Book Title: The Last Light of Glory Days: Stories from Nagaland
Author: Avinuo KirePublished
Publisher: Speaking Tiger
Genre: Literary Fiction, Short Story
Book summary:
Profoundly compassionate and a masterful storyteller, Avinuo Kire describes a world that is as breathtaking as it is shattering; where military occupation and magic co-exist.
‘The Disturbance’ holds three interconnected stories, set against the backdrop of the Indo-Naga conflict that began in the late 1940s and remains unresolved to this day. Told through the eyes of women from three succeeding generations of the same family, the stories recount how Naga people remained determined to hold on to normalcy even in the face of occupation, state torture, the tearing apart of families and racism.
In ‘New Tales from an Old World’, everyday events in the mountains are infused with an element of the supernatural. Naga myths and folk legends slip effortlessly into tales of hard farm life, childhood terrors and adventures in the countryside, love and mourning. In these stories, hunters, predators, Tekhumevi (weretigers), secret potions, shadowy-demons called Kamvüpfhi, strange spirits and enchanted forests, find a place in contemporary Nagaland with remarkable ease.
This volume, both a political declaration and a personal love-note to her land, establishes Avinuo Kire as a writer of formidable skill. The Last Light of Glory Days is an exquisite unravelling of the tired tropes that cast Nagaland as another undistinguishable piece in the ‘Northeast’.
About the Author:
Avinuo Kire is a writer and teacher. She has authored an anthology of short stories, The Power to Forgive and Other Stories; a collection of poetry, Where Wildflowers Grow and has documented and co-authored a collection of oral narratives titled Naga Heritage Centre: People Stories. Avinuo lives in Kohima, Nagaland, where she teaches English at Kohima College.
My Review:
Aninuo Kire’s The Last Light of Glory Days: Stories from Nagaland is a collection of 10 short stories that are evocative and steeped in the rich socio-cultural ethos of a land that has been ravaged by external military strife as much as by internal churnings within a society going from tribal and traditional belief systems to modern times.

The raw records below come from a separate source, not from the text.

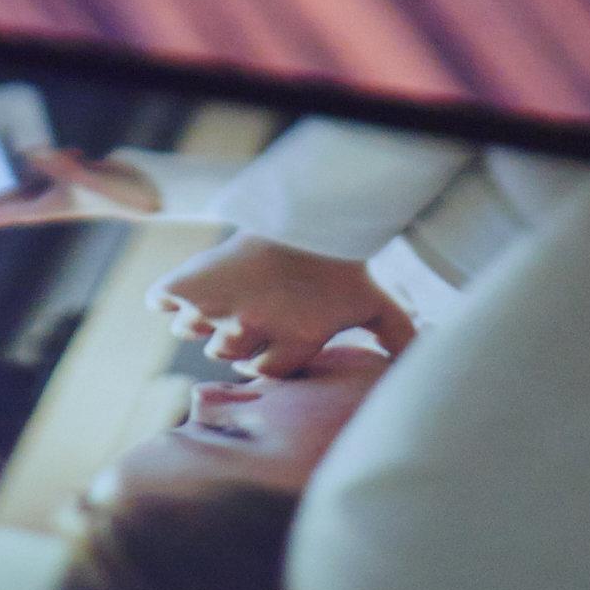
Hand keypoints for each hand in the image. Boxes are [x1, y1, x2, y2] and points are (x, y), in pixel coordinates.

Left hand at [0, 142, 157, 243]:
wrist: (153, 190)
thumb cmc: (127, 193)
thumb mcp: (97, 181)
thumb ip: (68, 169)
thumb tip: (35, 153)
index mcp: (27, 209)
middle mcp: (25, 200)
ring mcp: (36, 186)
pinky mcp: (51, 170)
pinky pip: (15, 162)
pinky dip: (0, 155)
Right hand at [156, 238, 408, 371]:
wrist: (307, 218)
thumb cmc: (342, 267)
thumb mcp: (376, 303)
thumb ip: (398, 334)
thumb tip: (427, 354)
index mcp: (288, 344)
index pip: (263, 372)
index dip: (265, 358)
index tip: (269, 334)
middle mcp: (249, 332)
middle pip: (223, 352)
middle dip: (232, 335)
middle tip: (243, 306)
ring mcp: (217, 308)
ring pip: (191, 329)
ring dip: (199, 316)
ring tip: (219, 294)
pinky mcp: (189, 283)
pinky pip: (162, 300)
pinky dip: (165, 297)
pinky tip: (178, 291)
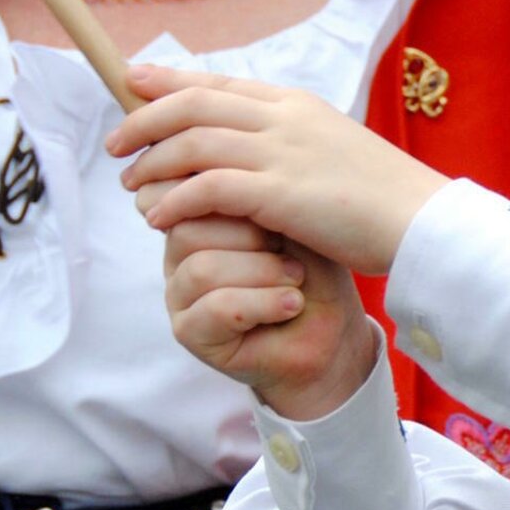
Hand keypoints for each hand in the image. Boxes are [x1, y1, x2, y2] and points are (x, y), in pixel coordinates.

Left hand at [108, 66, 447, 274]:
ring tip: (131, 187)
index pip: (219, 82)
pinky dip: (174, 200)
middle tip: (115, 144)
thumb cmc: (380, 197)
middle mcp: (284, 118)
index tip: (132, 82)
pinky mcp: (281, 193)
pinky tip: (158, 216)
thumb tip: (245, 150)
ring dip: (152, 163)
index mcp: (296, 104)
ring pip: (193, 143)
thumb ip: (287, 143)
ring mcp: (282, 153)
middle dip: (144, 120)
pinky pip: (208, 189)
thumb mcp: (330, 151)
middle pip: (194, 104)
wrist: (421, 220)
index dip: (169, 81)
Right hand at [162, 212, 377, 420]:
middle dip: (254, 238)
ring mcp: (179, 293)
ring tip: (296, 281)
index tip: (287, 220)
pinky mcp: (189, 332)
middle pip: (189, 228)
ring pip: (202, 269)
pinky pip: (216, 307)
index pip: (193, 192)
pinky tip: (291, 304)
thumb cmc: (315, 273)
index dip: (244, 200)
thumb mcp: (293, 226)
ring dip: (262, 274)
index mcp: (199, 218)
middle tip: (294, 256)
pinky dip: (262, 304)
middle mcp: (180, 254)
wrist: (331, 333)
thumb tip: (218, 175)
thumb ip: (254, 201)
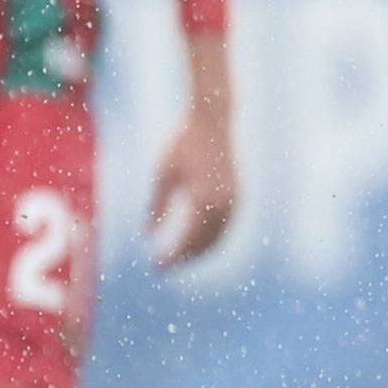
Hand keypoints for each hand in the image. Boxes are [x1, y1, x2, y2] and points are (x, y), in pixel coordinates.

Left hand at [145, 102, 241, 268]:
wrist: (213, 120)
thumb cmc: (183, 143)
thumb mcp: (163, 174)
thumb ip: (156, 206)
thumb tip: (148, 235)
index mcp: (202, 199)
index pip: (187, 239)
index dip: (172, 256)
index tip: (157, 266)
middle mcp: (223, 204)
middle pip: (204, 243)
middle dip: (184, 258)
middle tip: (164, 267)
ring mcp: (234, 200)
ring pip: (218, 237)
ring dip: (199, 251)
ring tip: (179, 258)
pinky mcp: (238, 195)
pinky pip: (226, 226)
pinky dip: (211, 238)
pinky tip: (196, 241)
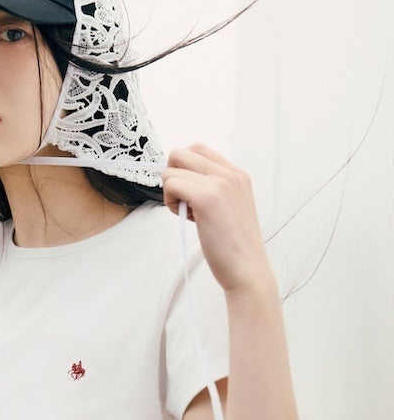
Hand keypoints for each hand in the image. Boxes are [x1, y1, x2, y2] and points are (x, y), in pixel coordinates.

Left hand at [163, 143, 273, 293]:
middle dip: (172, 176)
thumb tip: (182, 182)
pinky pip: (171, 184)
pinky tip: (187, 218)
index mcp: (237, 175)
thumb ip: (213, 190)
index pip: (198, 149)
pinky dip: (170, 202)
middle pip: (180, 153)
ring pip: (171, 170)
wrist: (248, 270)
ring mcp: (220, 184)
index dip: (184, 170)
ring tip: (188, 213)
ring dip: (171, 192)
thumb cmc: (234, 247)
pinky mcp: (206, 198)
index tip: (189, 193)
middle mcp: (230, 174)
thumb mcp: (230, 208)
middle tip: (183, 201)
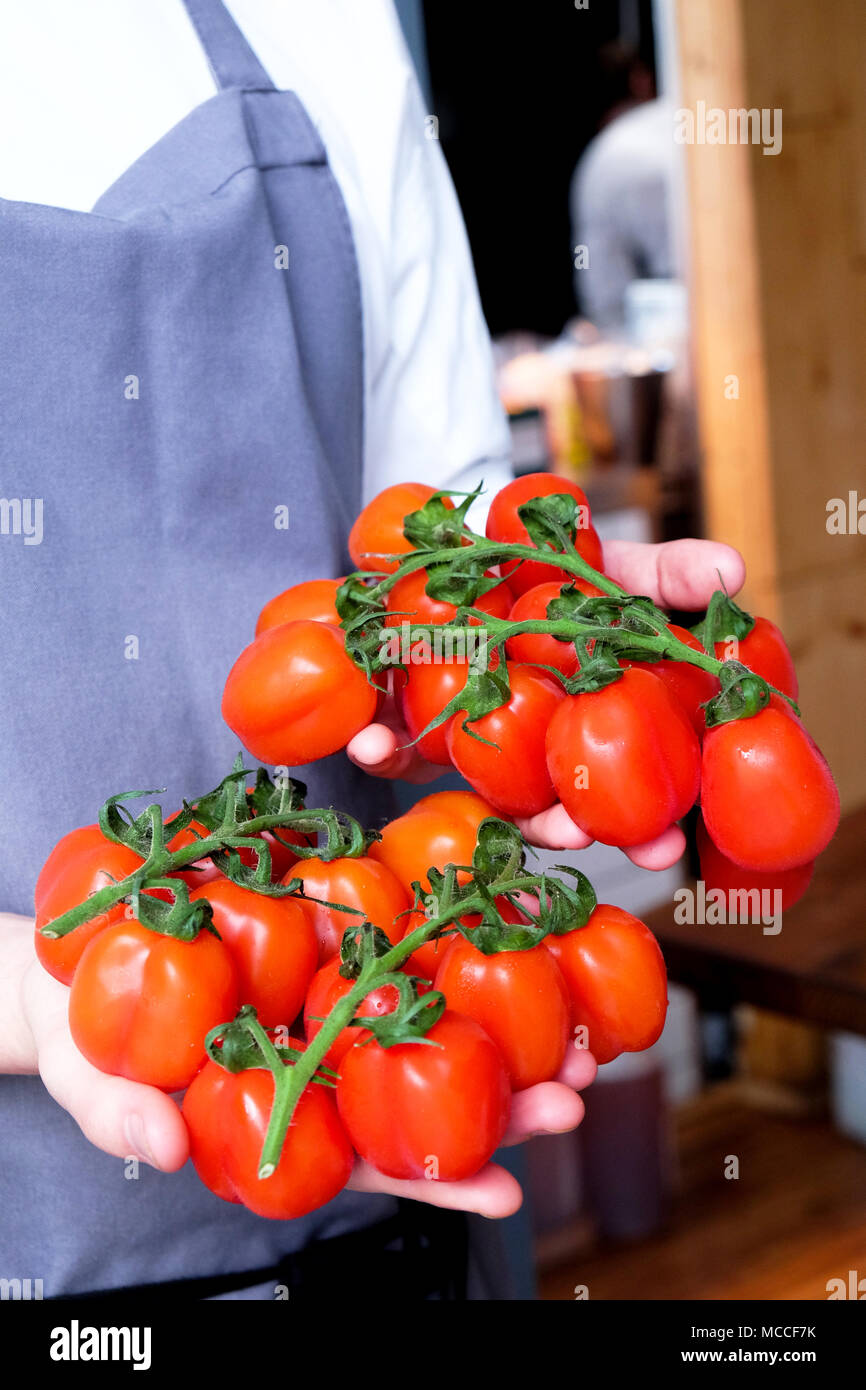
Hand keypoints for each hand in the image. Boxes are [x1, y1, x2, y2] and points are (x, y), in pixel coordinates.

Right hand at [12, 917, 594, 1215]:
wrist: (75, 962)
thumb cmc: (90, 1044)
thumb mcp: (95, 1084)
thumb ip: (126, 1118)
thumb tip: (164, 1146)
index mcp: (291, 1116)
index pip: (375, 1161)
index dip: (439, 1180)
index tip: (509, 1190)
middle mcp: (327, 1057)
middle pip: (427, 1089)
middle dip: (507, 1100)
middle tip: (578, 1094)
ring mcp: (333, 990)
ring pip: (428, 1009)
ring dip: (506, 1014)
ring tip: (577, 1015)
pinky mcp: (328, 925)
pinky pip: (396, 926)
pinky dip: (451, 922)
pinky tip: (503, 908)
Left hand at [348, 536, 745, 867]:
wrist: (472, 545)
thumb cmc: (564, 570)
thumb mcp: (623, 569)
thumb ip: (672, 576)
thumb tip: (732, 569)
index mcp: (589, 726)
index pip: (622, 791)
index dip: (644, 826)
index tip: (662, 849)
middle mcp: (532, 744)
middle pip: (551, 805)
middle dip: (566, 829)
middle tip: (576, 837)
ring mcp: (470, 735)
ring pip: (470, 781)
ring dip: (462, 795)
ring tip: (476, 807)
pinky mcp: (405, 719)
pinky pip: (391, 742)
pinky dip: (378, 745)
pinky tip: (367, 745)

The collection is divided into two segments: The Disturbance with three stories, all subtly interconnected and based during the traumatic events of the Indo-Naga conflict from the late 1940s-90s and New Tales from an Old World with seven stories that tackle contemporary themes with just a hint of Naga folk legends. Not only are these three stories set in the same backdrop but stays within the ambit of certain characters, following their lives even as new characters get added. The title story is a poignant look at how lives are ruptured by violence and one’s age is a reminder of the many losses of lives and the dreams and hopes of a community. Flower Children captures the loss of innocence and how fear creeps in to the world of children when armed soldiers become a part of life. It is an almost meditative story that looks how trauma is deeply unsettling and yet ignored because one is not prepared to cope with it. The allegory of the flowers on one hand and children on the other is a powerful writing device that puts into focus how beauty is necessary in life and for living but that it is fragile and ephemeral.
Sharing Stories is a layered examination of how even as younger generations embrace people from outside who represent those who have caused much oppression to the older generation, and who the latter were not able reconcile with. It is one story that acknowledges generational trauma while subtly looking at how young people today are caught at the crossroads when they are expected to carry it in their lives. The elements on the personal politics in this story struck a familiar note with me and will be familiar with many.
The folk elements in the standalone stories add an extra zing to stories of young love; a young woman living with the memory of her husband with whom she discovered traveling when he was alive; a young man who learns that one must take and receive only what is given according to one’s needs; a young girl trying to ward off the unwelcome physical advances of her tutor at home. I loved When the Millet Fields Flower for the way it captured the age-old belief systems of the Naga people on one hand and the change of faith to Christianity on the other.
Each of the stories in this collection will leave an impact on readers: the rich narrative style ensures that. My only slight niggle is with how the three interconnected stories in The Disturbance need not have repeated things after establishing the core basis of how the Indo Naga struggles were playing havoc in the lives of people. Barring this, the collection overall is nuanced and will leave readers anticipating more from the author.